Dirty, rotten, filthy, stinking blues
There’s no other way to introduce the newest album from Reed Turchi & His Kudzu Choir (née Orkestra) than to call it straightforward, full of slide-guitar, gospel chorus, and on-the-spot-blues. The new release, Just A Little More Faith, was released on April Fool’s Day, 2018, on Devil Down Records.
If the album sounds stripped down to you, it’s because that’s what Turchi intended it to sound like. Straight to tape, with everyone playing in the same room at once with no headphones, computers or song-editing of any kind. This gives the album a halo of authenticity from its straightforward emotion and raw improvisation.
From that improvisation, you get elements like the galloping notes on “Honey Honey” that build to a cascade of sound where the next chord almost tramples the last like a horse stampede. But that’s just part of the charm of Just A Little More Faith. Lyrics like, “You spend your weekends, staring at your telephone / If you got so many friends, then why are you sitting here alone?” on “Honey Honey” conjure images of quiet Saturday nights scrolling through “social” media apps of hundreds of “friends” and “followers,” in stark contrast to the reality of you just sitting by yourself. Consider this a modern take in the tradition of the ancestral tome of the blues.
Tracks like the downtuned title song “Just A Little More Faith” and “Lord I’m So Glad I Don’t Crave Everything I See” make it sound like Turchi and his band are playing under a full moon deep inside a cemetery instead of in a recording studio. It’s creepy, it’s dark, but the ruckus is enchanting, enticing you to keep listening from afar.
“Patricia,” a slow, cowboy ballad with a slide imitating the cries of a steel guitar, was written by Turchi for his recently departed grandmother. With thought-out and heart-wrenching soul-filled lyrics like, “When you’re out there on the highway / Won’t you carry on my name?” This deeply personal track doesn’t quiver. It stands tall and strong, even in the presence of intense sadness that is undoubtedly fresh in mind.
One particular album standout is the 93-second instrumental “Wallerin,” in which pianist Heather Moulder makes you think you’ve just stepped into a 19th-century saloon where she’s playing only the best ragtime piano tricks. Moulder breaks out her chops after Turchi calls out “Come on Heather, let her rip!” on “My Time Ain’t Now.”

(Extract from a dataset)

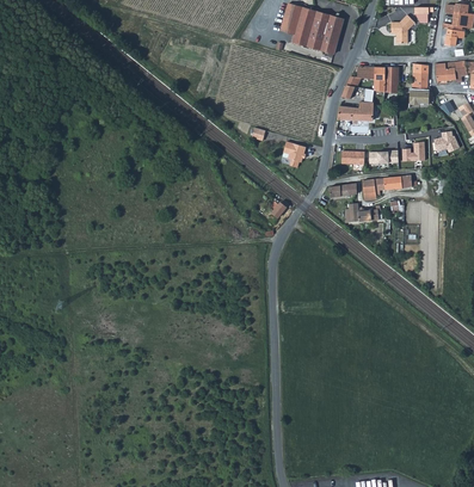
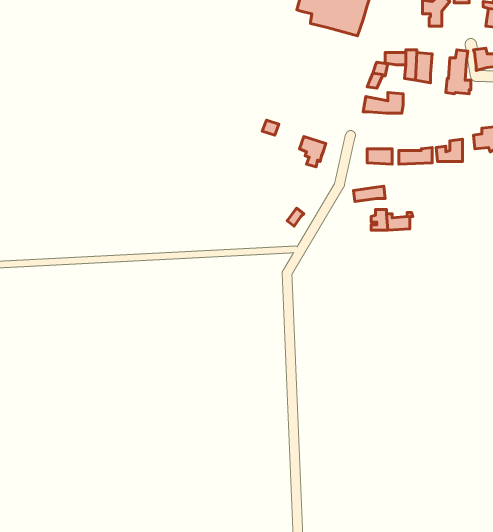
building: [363,174,412,198] -> none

The band ramps up the traditional Christian hymn “Will the Circle Be Unbroken” with a clap-and-stop beat rhythm and some of the strongest and unanimous harmonies in the chorus. “My Time Ain’t Now,” the album’s final track, sounds very doom and gloomy. Moulder’s piano sounds remarkably similar to the “funeral march” before the track transitions into a honky-tonk country song with a I-IV-V blues rhythm pattern.

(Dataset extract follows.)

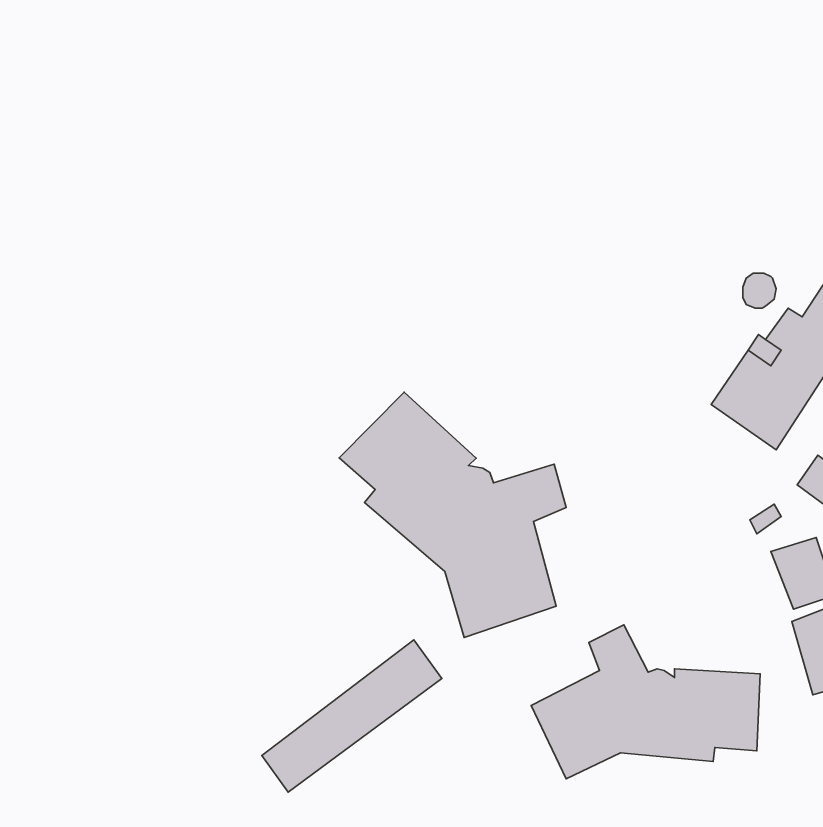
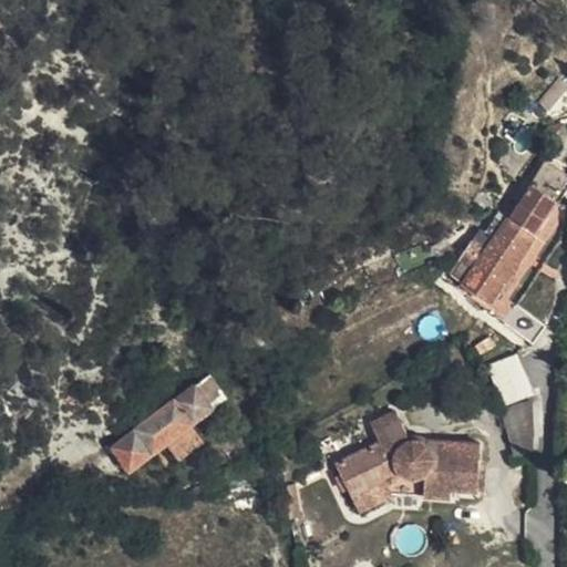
building: [339,392,566,638] -> none
building: [262,640,442,792] -> [114,374,228,471]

Just A Little More Faith is a mix of country, blues and gospel influences. Diving deeper, the music grooves, swings and boogies, all while trying to live up to its ancestral influences. While Turchi has spent most of his career aspiring to his Mississippi blues heroes, this new album represents a chance to strive out and put the slide to string on his own stories. And he does so in a dark, dirty, but overwhelmingly authentic and groovy way.